▸ **ENTRIES SUPPLIED**:
• • • •
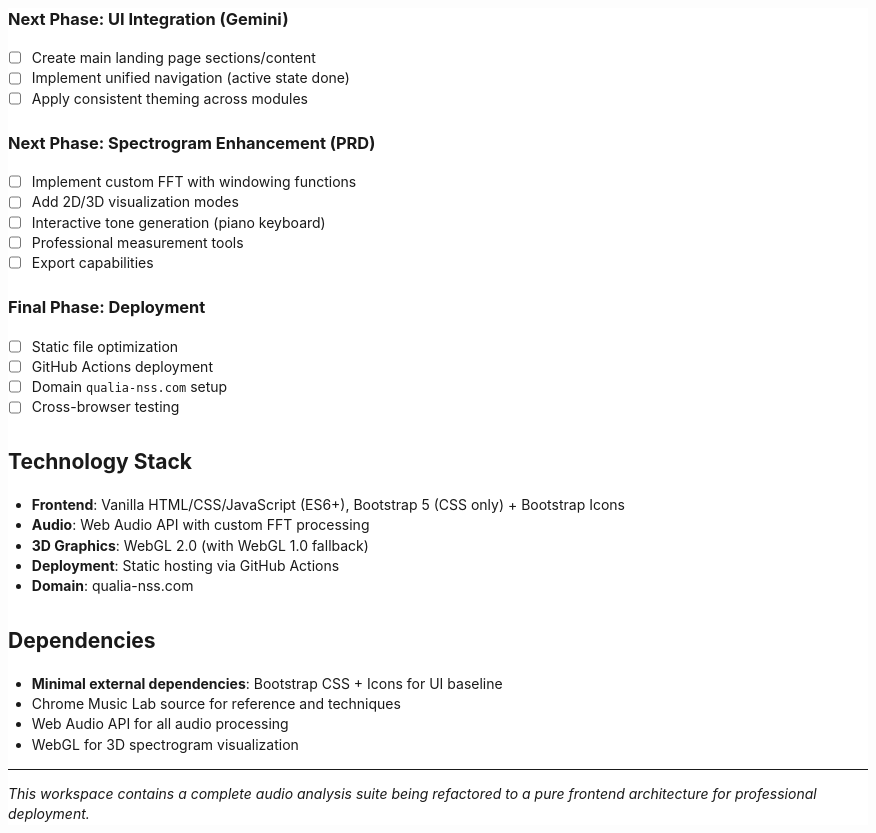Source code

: ### Next Phase: UI Integration (Gemini)
- [ ] Create main landing page sections/content
- [ ] Implement unified navigation (active state done)
- [ ] Apply consistent theming across modules

### Next Phase: Spectrogram Enhancement (PRD)
- [ ] Implement custom FFT with windowing functions
- [ ] Add 2D/3D visualization modes
- [ ] Interactive tone generation (piano keyboard)
- [ ] Professional measurement tools
- [ ] Export capabilities

### Final Phase: Deployment
- [ ] Static file optimization
- [ ] GitHub Actions deployment
- [ ] Domain `qualia-nss.com` setup
- [ ] Cross-browser testing

## Technology Stack
- **Frontend**: Vanilla HTML/CSS/JavaScript (ES6+), Bootstrap 5 (CSS only) + Bootstrap Icons
- **Audio**: Web Audio API with custom FFT processing
- **3D Graphics**: WebGL 2.0 (with WebGL 1.0 fallback)
- **Deployment**: Static hosting via GitHub Actions
- **Domain**: qualia-nss.com

## Dependencies
- **Minimal external dependencies**: Bootstrap CSS + Icons for UI baseline
- Chrome Music Lab source for reference and techniques
- Web Audio API for all audio processing
- WebGL for 3D spectrogram visualization

---

*This workspace contains a complete audio analysis suite being refactored to a pure frontend architecture for professional deployment.*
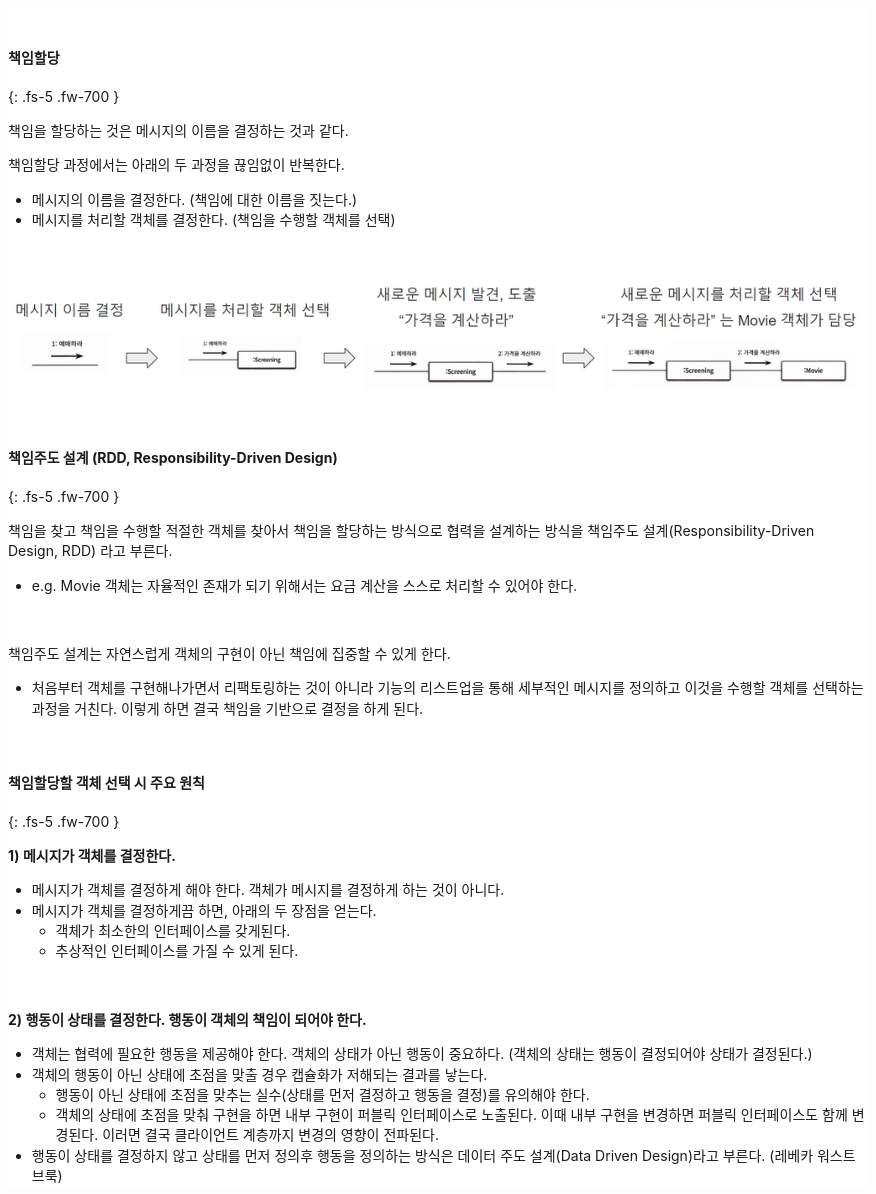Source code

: <br>

#### 책임할당
{: .fs-5 .fw-700 }

책임을 할당하는 것은 메시지의 이름을 결정하는 것과 같다.<br>

책임할당 과정에서는 아래의 두 과정을 끊임없이 반복한다.<br>
- 메시지의 이름을 결정한다. (책임에 대한 이름을 짓는다.)
- 메시지를 처리할 객체를 결정한다. (책임을 수행할 객체를 선택)

<br>

![](./img/CH03/1.png)

<br>

#### 책임주도 설계 (RDD, Responsibility-Driven Design)
{: .fs-5 .fw-700 }

책임을 찾고 책임을 수행할 적절한 객체를 찾아서 책임을 할당하는 방식으로 협력을 설계하는 방식을 책임주도 설계(Responsibility-Driven Design, RDD) 라고 부른다.<br>
- e.g. Movie 객체는 자율적인 존재가 되기 위해서는 요금 계산을 스스로 처리할 수 있어야 한다.<br>

<br>

책임주도 설계는 자연스럽게 객체의 구현이 아닌 책임에 집중할 수 있게 한다.<br>
- 처음부터 객체를 구현해나가면서 리팩토링하는 것이 아니라 기능의 리스트업을 통해 세부적인 메시지를 정의하고
 이것을 수행할 객체를 선택하는 과정을 거친다. 이렇게 하면 결국 책임을 기반으로 결정을 하게 된다.

<br>

#### 책임할당할 객체 선택 시 주요 원칙
{: .fs-5 .fw-700 }

**1) 메시지가 객체를 결정한다.**
- 메시지가 객체를 결정하게 해야 한다. 객체가 메시지를 결정하게 하는 것이 아니다.
- 메시지가 객체를 결정하게끔 하면, 아래의 두 장점을 얻는다.
  - 객체가 최소한의 인터페이스를 갖게된다.
  - 추상적인 인터페이스를 가질 수 있게 된다.
<br>

**2) 행동이 상태를 결정한다. 행동이 객체의 책임이 되어야 한다.**
- 객체는 협력에 필요한 행동을 제공해야 한다. 객체의 상태가 아닌 행동이 중요하다. (객체의 상태는 행동이 결정되어야 상태가 결정된다.) 
- 객체의 행동이 아닌 상태에 초점을 맞출 경우 캡슐화가 저해되는 결과를 낳는다.
  - 행동이 아닌 상태에 초점을 맞추는 실수(상태를 먼저 결정하고 행동을 결정)를 유의해야 한다.
  - 객체의 상태에 초점을 맞춰 구현을 하면 내부 구현이 퍼블릭 인터페이스로 노출된다. 이때 내부 구현을 변경하면 퍼블릭 인터페이스도 함께 변경된다. 이러면 결국 클라이언트 계층까지 변경의 영향이 전파된다.
- 행동이 상태를 결정하지 않고 상태를 먼저 정의후 행동을 정의하는 방식은 데이터 주도 설계(Data Driven Design)라고 부른다. (레베카 워스트브룩)
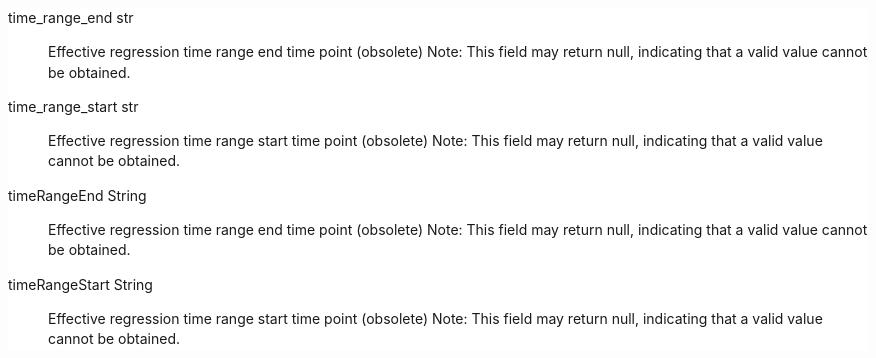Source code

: <div>
<pulumi-choosable type="language" values="python">
<dl class="resources-properties"><dt class="property-required"
            title="Required">
        <span id="time_range_end_python">
<a data-swiftype-name="resource-property" data-swiftype-type="text" href="#time_range_end_python" style="color: inherit; text-decoration: inherit;">time_<wbr>range_<wbr>end</a>
</span>
        <span class="property-indicator"></span>
        <span class="property-type">str</span>
    </dt>
    <dd><p>Effective regression time range end time point (obsolete) Note: This field may return null, indicating that a valid value cannot be obtained.</p>
</dd><dt class="property-required"
            title="Required">
        <span id="time_range_start_python">
<a data-swiftype-name="resource-property" data-swiftype-type="text" href="#time_range_start_python" style="color: inherit; text-decoration: inherit;">time_<wbr>range_<wbr>start</a>
</span>
        <span class="property-indicator"></span>
        <span class="property-type">str</span>
    </dt>
    <dd><p>Effective regression time range start time point (obsolete) Note: This field may return null, indicating that a valid value cannot be obtained.</p>
</dd></dl>
</pulumi-choosable>
</div>

<div>
<pulumi-choosable type="language" values="yaml">
<dl class="resources-properties"><dt class="property-required"
            title="Required">
        <span id="timerangeend_yaml">
<a data-swiftype-name="resource-property" data-swiftype-type="text" href="#timerangeend_yaml" style="color: inherit; text-decoration: inherit;">time<wbr>Range<wbr>End</a>
</span>
        <span class="property-indicator"></span>
        <span class="property-type">String</span>
    </dt>
    <dd><p>Effective regression time range end time point (obsolete) Note: This field may return null, indicating that a valid value cannot be obtained.</p>
</dd><dt class="property-required"
            title="Required">
        <span id="timerangestart_yaml">
<a data-swiftype-name="resource-property" data-swiftype-type="text" href="#timerangestart_yaml" style="color: inherit; text-decoration: inherit;">time<wbr>Range<wbr>Start</a>
</span>
        <span class="property-indicator"></span>
        <span class="property-type">String</span>
    </dt>
    <dd><p>Effective regression time range start time point (obsolete) Note: This field may return null, indicating that a valid value cannot be obtained.</p>
</dd></dl>
</pulumi-choosable>
</div>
• • • •
▸ **TASK GOAL**: Print exactly the lines from the first line of the records above through the line containing "- [ ] GitHub Actions deployment", both included, and leave the pictures out.

▸ **TASK RESULT**:
Source code

: ### Next Phase: UI Integration (Gemini)
- [ ] Create main landing page sections/content
- [ ] Implement unified navigation (active state done)
- [ ] Apply consistent theming across modules

### Next Phase: Spectrogram Enhancement (PRD)
- [ ] Implement custom FFT with windowing functions
- [ ] Add 2D/3D visualization modes
- [ ] Interactive tone generation (piano keyboard)
- [ ] Professional measurement tools
- [ ] Export capabilities

### Final Phase: Deployment
- [ ] Static file optimization
- [ ] GitHub Actions deployment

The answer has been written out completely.